(Dataset records)
┄┄┄┄┄┄┄┄┄┄

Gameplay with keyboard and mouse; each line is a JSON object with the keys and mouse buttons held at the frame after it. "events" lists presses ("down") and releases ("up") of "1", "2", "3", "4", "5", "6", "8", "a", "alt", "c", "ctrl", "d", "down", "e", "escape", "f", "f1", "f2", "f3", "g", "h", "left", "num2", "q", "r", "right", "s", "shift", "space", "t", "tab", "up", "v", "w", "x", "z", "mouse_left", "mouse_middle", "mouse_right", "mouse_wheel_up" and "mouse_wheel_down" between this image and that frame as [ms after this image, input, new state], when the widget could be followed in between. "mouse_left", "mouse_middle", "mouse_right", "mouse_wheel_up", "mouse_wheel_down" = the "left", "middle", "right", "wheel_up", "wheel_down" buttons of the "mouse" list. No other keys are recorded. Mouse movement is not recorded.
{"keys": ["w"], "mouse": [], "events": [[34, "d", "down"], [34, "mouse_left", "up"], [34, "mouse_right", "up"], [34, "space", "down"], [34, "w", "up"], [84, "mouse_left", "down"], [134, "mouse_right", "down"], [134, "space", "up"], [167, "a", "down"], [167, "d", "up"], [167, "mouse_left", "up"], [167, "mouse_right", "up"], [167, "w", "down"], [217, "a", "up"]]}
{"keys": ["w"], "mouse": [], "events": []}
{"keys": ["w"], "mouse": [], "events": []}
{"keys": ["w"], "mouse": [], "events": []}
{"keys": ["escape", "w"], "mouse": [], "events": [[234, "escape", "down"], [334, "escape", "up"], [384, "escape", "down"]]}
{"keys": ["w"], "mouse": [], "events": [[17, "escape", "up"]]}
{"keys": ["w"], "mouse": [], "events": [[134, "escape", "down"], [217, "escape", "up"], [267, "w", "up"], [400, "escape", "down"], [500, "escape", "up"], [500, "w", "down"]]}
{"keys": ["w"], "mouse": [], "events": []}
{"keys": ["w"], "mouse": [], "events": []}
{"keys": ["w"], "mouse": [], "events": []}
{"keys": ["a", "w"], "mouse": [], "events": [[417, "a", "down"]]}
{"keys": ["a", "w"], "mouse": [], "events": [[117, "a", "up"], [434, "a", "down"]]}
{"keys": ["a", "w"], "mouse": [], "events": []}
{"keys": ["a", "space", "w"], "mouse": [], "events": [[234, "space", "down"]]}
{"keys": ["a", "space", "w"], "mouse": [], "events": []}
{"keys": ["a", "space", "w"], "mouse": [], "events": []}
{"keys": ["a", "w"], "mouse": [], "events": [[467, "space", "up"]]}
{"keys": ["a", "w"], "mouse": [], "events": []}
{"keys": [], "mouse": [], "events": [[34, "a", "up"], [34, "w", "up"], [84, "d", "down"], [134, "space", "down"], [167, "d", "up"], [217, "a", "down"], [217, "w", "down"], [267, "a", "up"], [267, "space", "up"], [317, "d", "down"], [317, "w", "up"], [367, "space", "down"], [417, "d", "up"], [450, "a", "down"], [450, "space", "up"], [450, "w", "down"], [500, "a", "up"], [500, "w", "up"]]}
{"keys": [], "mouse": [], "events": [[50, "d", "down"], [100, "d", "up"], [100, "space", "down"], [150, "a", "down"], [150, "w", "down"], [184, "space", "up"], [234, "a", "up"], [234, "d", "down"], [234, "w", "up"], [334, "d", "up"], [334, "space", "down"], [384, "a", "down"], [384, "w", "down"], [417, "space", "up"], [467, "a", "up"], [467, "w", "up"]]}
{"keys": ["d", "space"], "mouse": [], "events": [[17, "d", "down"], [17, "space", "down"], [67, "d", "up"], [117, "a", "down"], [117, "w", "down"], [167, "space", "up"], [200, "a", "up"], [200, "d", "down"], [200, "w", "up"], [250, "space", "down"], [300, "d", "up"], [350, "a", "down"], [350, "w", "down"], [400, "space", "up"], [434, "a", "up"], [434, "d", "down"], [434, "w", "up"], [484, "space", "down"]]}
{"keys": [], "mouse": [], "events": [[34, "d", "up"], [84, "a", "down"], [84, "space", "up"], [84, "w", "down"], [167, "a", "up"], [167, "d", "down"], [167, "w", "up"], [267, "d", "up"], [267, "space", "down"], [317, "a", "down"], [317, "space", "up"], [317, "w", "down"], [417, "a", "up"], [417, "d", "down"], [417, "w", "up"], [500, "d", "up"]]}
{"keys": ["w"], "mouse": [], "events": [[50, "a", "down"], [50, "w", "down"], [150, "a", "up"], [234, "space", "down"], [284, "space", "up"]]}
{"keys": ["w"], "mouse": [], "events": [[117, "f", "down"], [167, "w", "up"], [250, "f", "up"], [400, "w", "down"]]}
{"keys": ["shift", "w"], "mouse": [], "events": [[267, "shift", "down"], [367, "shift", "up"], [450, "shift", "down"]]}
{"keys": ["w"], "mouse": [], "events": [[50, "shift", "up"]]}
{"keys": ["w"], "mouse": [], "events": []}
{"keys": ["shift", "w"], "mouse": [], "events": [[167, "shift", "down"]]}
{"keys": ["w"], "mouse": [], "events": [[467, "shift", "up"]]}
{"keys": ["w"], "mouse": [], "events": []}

┄┄┄┄┄┄┄┄┄┄

## Your instructions
Transcribe the data above in full, keeping every word as it is.

## Written reply
Gameplay with keyboard and mouse; each line is a JSON object with the keys and mouse buttons held at the frame after it. "events" lists presses ("down") and releases ("up") of "1", "2", "3", "4", "5", "6", "8", "a", "alt", "c", "ctrl", "d", "down", "e", "escape", "f", "f1", "f2", "f3", "g", "h", "left", "num2", "q", "r", "right", "s", "shift", "space", "t", "tab", "up", "v", "w", "x", "z", "mouse_left", "mouse_middle", "mouse_right", "mouse_wheel_up" and "mouse_wheel_down" between this image and that frame as [ms after this image, input, new state], when the widget could be followed in between. "mouse_left", "mouse_middle", "mouse_right", "mouse_wheel_up", "mouse_wheel_down" = the "left", "middle", "right", "wheel_up", "wheel_down" buttons of the "mouse" list. No other keys are recorded. Mouse movement is not recorded.
{"keys": ["w"], "mouse": [], "events": [[34, "d", "down"], [34, "mouse_left", "up"], [34, "mouse_right", "up"], [34, "space", "down"], [34, "w", "up"], [84, "mouse_left", "down"], [134, "mouse_right", "down"], [134, "space", "up"], [167, "a", "down"], [167, "d", "up"], [167, "mouse_left", "up"], [167, "mouse_right", "up"], [167, "w", "down"], [217, "a", "up"]]}
{"keys": ["w"], "mouse": [], "events": []}
{"keys": ["w"], "mouse": [], "events": []}
{"keys": ["w"], "mouse": [], "events": []}
{"keys": ["escape", "w"], "mouse": [], "events": [[234, "escape", "down"], [334, "escape", "up"], [384, "escape", "down"]]}
{"keys": ["w"], "mouse": [], "events": [[17, "escape", "up"]]}
{"keys": ["w"], "mouse": [], "events": [[134, "escape", "down"], [217, "escape", "up"], [267, "w", "up"], [400, "escape", "down"], [500, "escape", "up"], [500, "w", "down"]]}
{"keys": ["w"], "mouse": [], "events": []}
{"keys": ["w"], "mouse": [], "events": []}
{"keys": ["w"], "mouse": [], "events": []}
{"keys": ["a", "w"], "mouse": [], "events": [[417, "a", "down"]]}
{"keys": ["a", "w"], "mouse": [], "events": [[117, "a", "up"], [434, "a", "down"]]}
{"keys": ["a", "w"], "mouse": [], "events": []}
{"keys": ["a", "space", "w"], "mouse": [], "events": [[234, "space", "down"]]}
{"keys": ["a", "space", "w"], "mouse": [], "events": []}
{"keys": ["a", "space", "w"], "mouse": [], "events": []}
{"keys": ["a", "w"], "mouse": [], "events": [[467, "space", "up"]]}
{"keys": ["a", "w"], "mouse": [], "events": []}
{"keys": [], "mouse": [], "events": [[34, "a", "up"], [34, "w", "up"], [84, "d", "down"], [134, "space", "down"], [167, "d", "up"], [217, "a", "down"], [217, "w", "down"], [267, "a", "up"], [267, "space", "up"], [317, "d", "down"], [317, "w", "up"], [367, "space", "down"], [417, "d", "up"], [450, "a", "down"], [450, "space", "up"], [450, "w", "down"], [500, "a", "up"], [500, "w", "up"]]}
{"keys": [], "mouse": [], "events": [[50, "d", "down"], [100, "d", "up"], [100, "space", "down"], [150, "a", "down"], [150, "w", "down"], [184, "space", "up"], [234, "a", "up"], [234, "d", "down"], [234, "w", "up"], [334, "d", "up"], [334, "space", "down"], [384, "a", "down"], [384, "w", "down"], [417, "space", "up"], [467, "a", "up"], [467, "w", "up"]]}
{"keys": ["d", "space"], "mouse": [], "events": [[17, "d", "down"], [17, "space", "down"], [67, "d", "up"], [117, "a", "down"], [117, "w", "down"], [167, "space", "up"], [200, "a", "up"], [200, "d", "down"], [200, "w", "up"], [250, "space", "down"], [300, "d", "up"], [350, "a", "down"], [350, "w", "down"], [400, "space", "up"], [434, "a", "up"], [434, "d", "down"], [434, "w", "up"], [484, "space", "down"]]}
{"keys": [], "mouse": [], "events": [[34, "d", "up"], [84, "a", "down"], [84, "space", "up"], [84, "w", "down"], [167, "a", "up"], [167, "d", "down"], [167, "w", "up"], [267, "d", "up"], [267, "space", "down"], [317, "a", "down"], [317, "space", "up"], [317, "w", "down"], [417, "a", "up"], [417, "d", "down"], [417, "w", "up"], [500, "d", "up"]]}
{"keys": ["w"], "mouse": [], "events": [[50, "a", "down"], [50, "w", "down"], [150, "a", "up"], [234, "space", "down"], [284, "space", "up"]]}
{"keys": ["w"], "mouse": [], "events": [[117, "f", "down"], [167, "w", "up"], [250, "f", "up"], [400, "w", "down"]]}
{"keys": ["shift", "w"], "mouse": [], "events": [[267, "shift", "down"], [367, "shift", "up"], [450, "shift", "down"]]}
{"keys": ["w"], "mouse": [], "events": [[50, "shift", "up"]]}
{"keys": ["w"], "mouse": [], "events": []}
{"keys": ["shift", "w"], "mouse": [], "events": [[167, "shift", "down"]]}
{"keys": ["w"], "mouse": [], "events": [[467, "shift", "up"]]}
{"keys": ["w"], "mouse": [], "events": []}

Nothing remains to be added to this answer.